A new study has found that adults who had parents who struggled with substance dependence, intimate partner violence and mental illness are more than 10 times more likely to have been victims of childhood sexual abuse than those whose parents did not have these problems, once age and race are taken into account.

The study, by researchers at the University of Toronto’s Factor-Inwentash Faculty of Social Work and Institute of Life Course & Aging, was published online this week in the journal Social Work.

With each risk factor present, the prevalence of childhood sexual abuse increased dramatically. About one percent of men and two percent of women who were not exposed to parental substance dependence, intimate partner violence, or mental illness reported that they had been sexually abused during their childhood. For those exposed to one of these childhood adversities, the prevalence of childhood sexual abuse nearly tripled to 2.7 percent for men and 6.4 percent for women. Exposure to two of the risk factors was linked to an additional increase in the prevalence of childhood sexual abuse (5.5 percent for men and 15.5 percent for women). For those who came from chaotic homes where all three main risk factors were present, the prevalence of childhood sexual abuse was 11.6 percent for men and 26.4 percent for women.

“The finding of more than a ten-fold difference in the prevalence of sexual abuse from those exposed to three childhood adversities to those with none was quite shocking,” says co-author Senyo Agbeyaka, a recent University of Toronto MSW graduate who is a social worker at University Health Network. “It is rare to see such a big effect and for the effect to be so consistent for both men and women.”

The researchers decided to conduct the study a second time in a different population-based independent sample in order to see if they could replicate the findings.

“The findings from both surveys were remarkably similar, suggesting that the associations are particularly robust and worthy of further investigation,” Agbeyaka says.

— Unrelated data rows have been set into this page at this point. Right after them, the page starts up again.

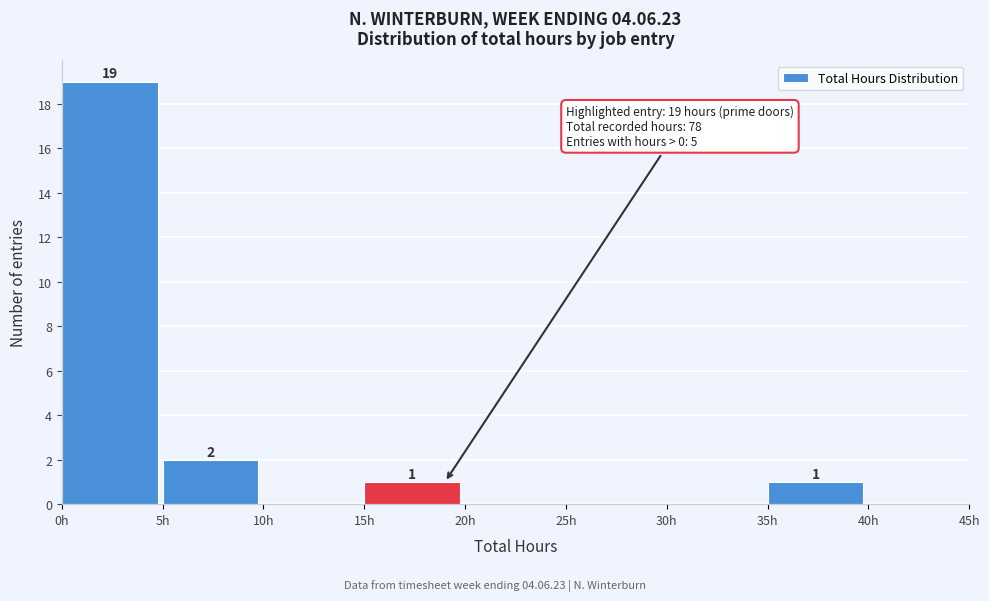

Which range on the x-axis has the tallest bar?

0 to 5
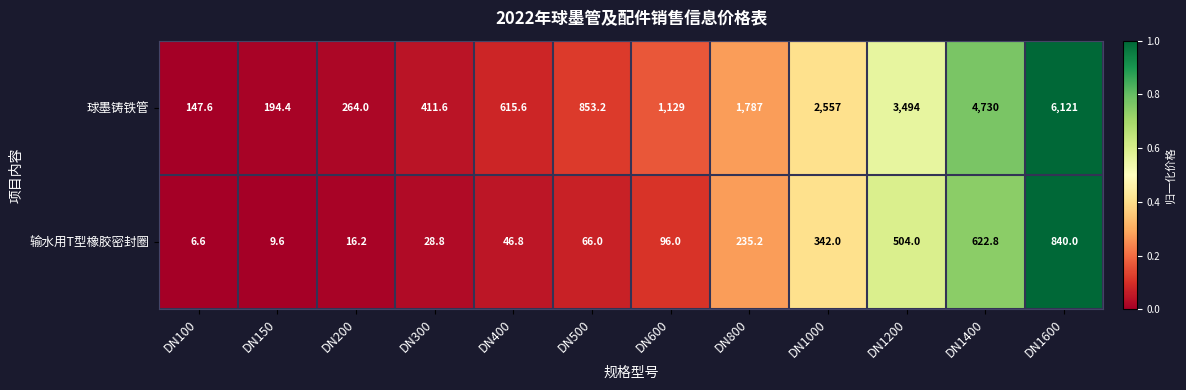

Is it true that 球墨铸铁管 equals 1801.4 at DN1600?

False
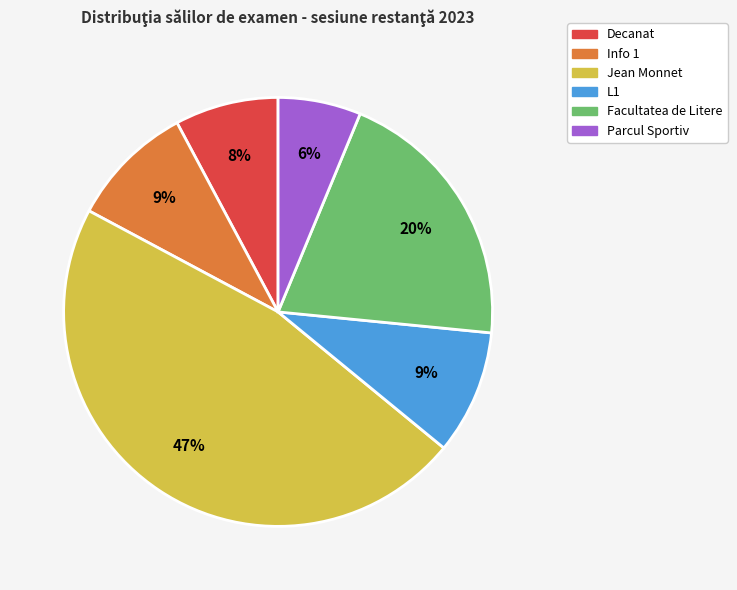

Does any single category account for the majority?

No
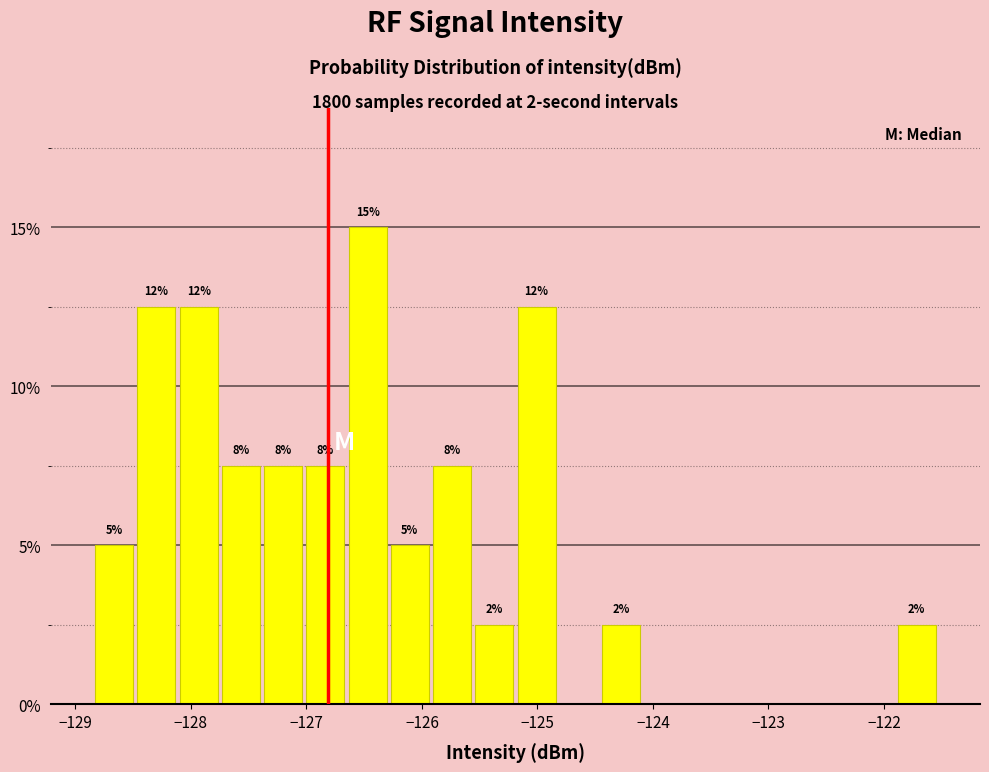

Around what value on the x-axis is the tallest bar? Give the approximate position of its centre, as read against the axis.

-126.5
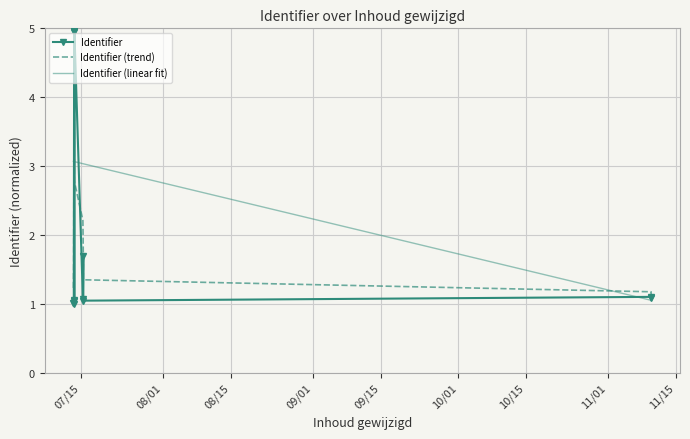

Reading right to left, transcribe all the data shown in this chart.

Identifier: 1.1	1.1	1.0	1.7	1.1	5.0	1.1	5.0	5.0	5.0	5.0	5.0	5.0	1.0	1.0	1.0
Identifier (trend): 1.1	1.2	1.4	1.7	2.2	2.8	3.4	4.0	4.5	4.8	4.8	4.4	3.5	2.5	1.6	1.2
Identifier (linear fit): 1.1	1.1	3.0	3.0	3.0	3.1	3.1	3.1	3.1	3.1	3.1	3.1	3.1	3.1	3.1	3.1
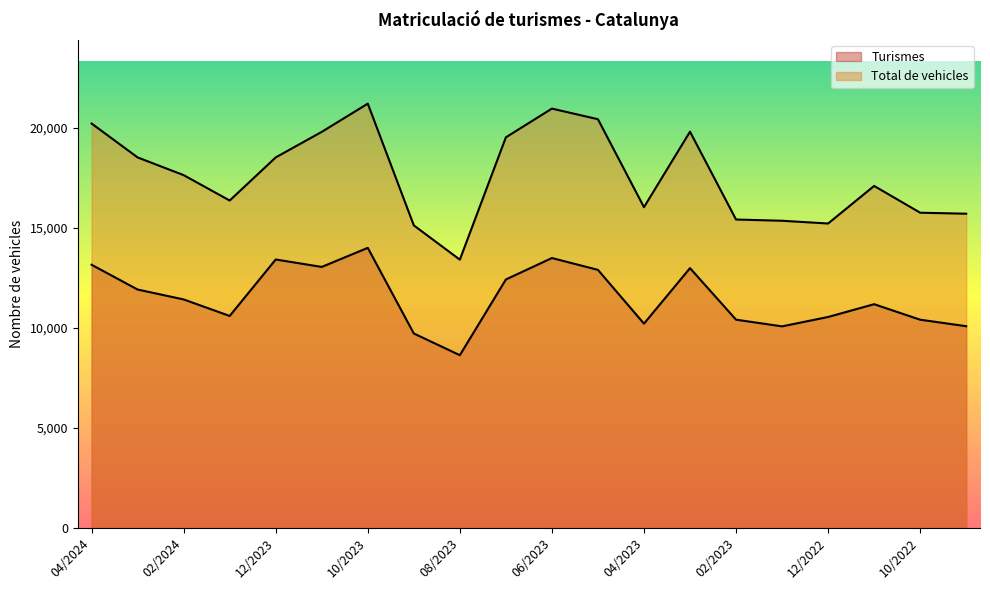

Rank the series by their maximum value, from lowest to highest.

Turismes, Total de vehicles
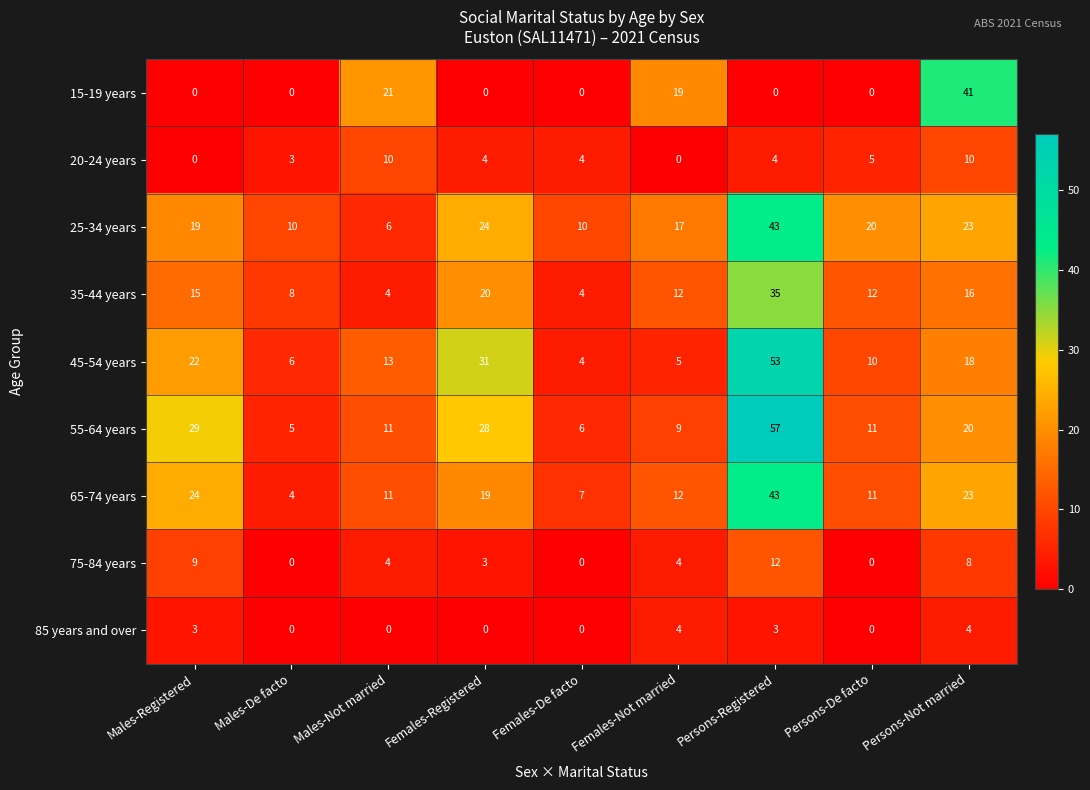

What is the total value across all series at Persons-Registered?

250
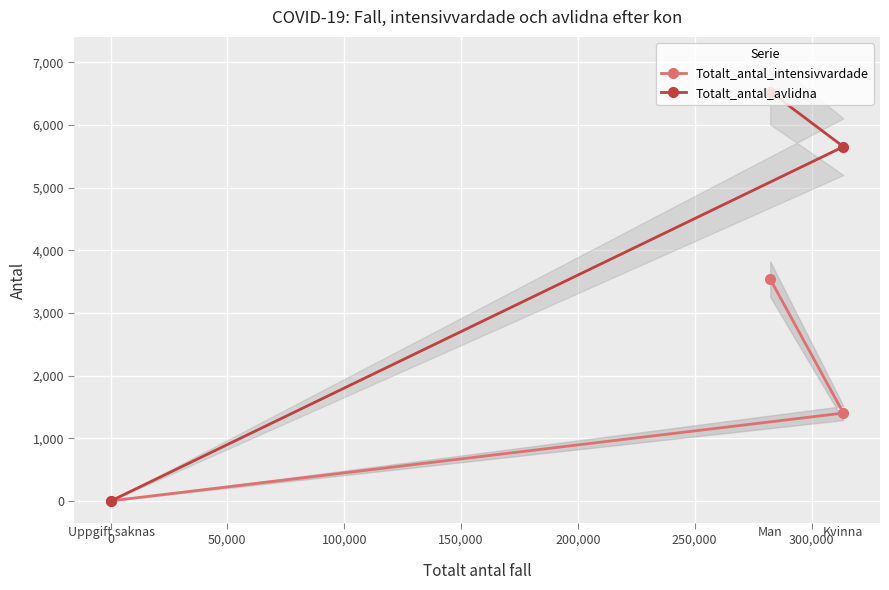

Is it true that Totalt_antal_intensivvardade equals 5716 at -50,000?

False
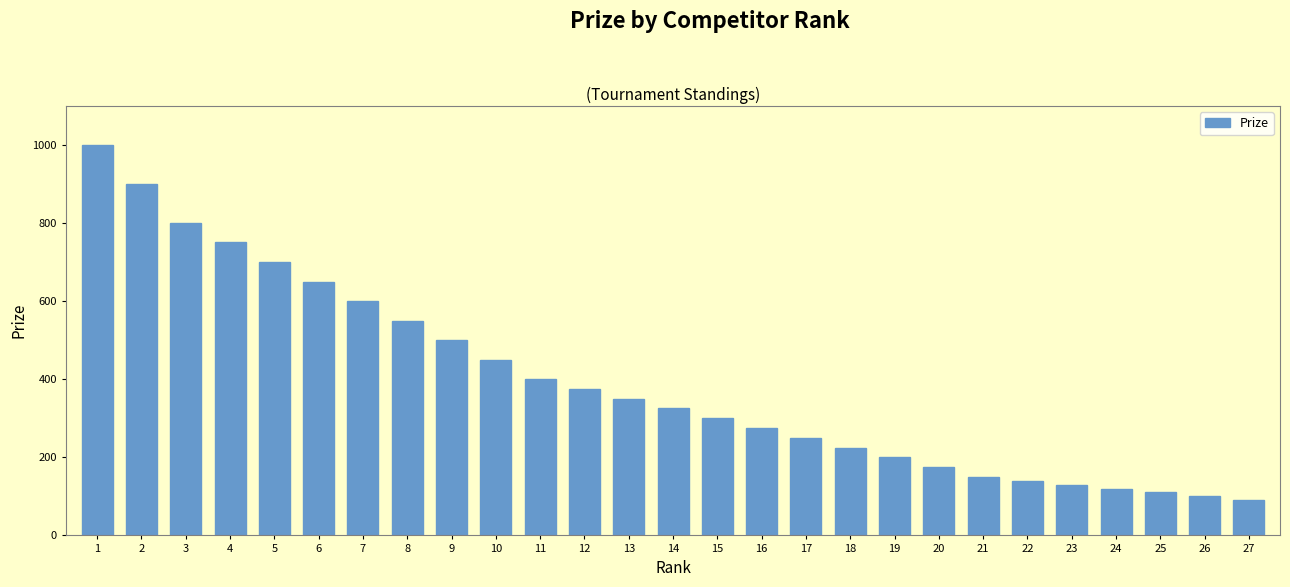

Approximately how many times larger is the value at 4 compared to 10?

1.7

The study was based on two representative community samples: one study conducted in 2010 with 22,868 adults and the second, in 2012, with a different sample of 29,801 adults. The data were drawn from the Brief Risk Factor Surveillance Survey (BRFSS) and separate analyses were conducted for each sex. Two major limitations of the study are use of retrospective self-report of these early adversities and a lack of information on the exact timing when they occurred. The findings only indicate correlation and cannot be interpreted as causative.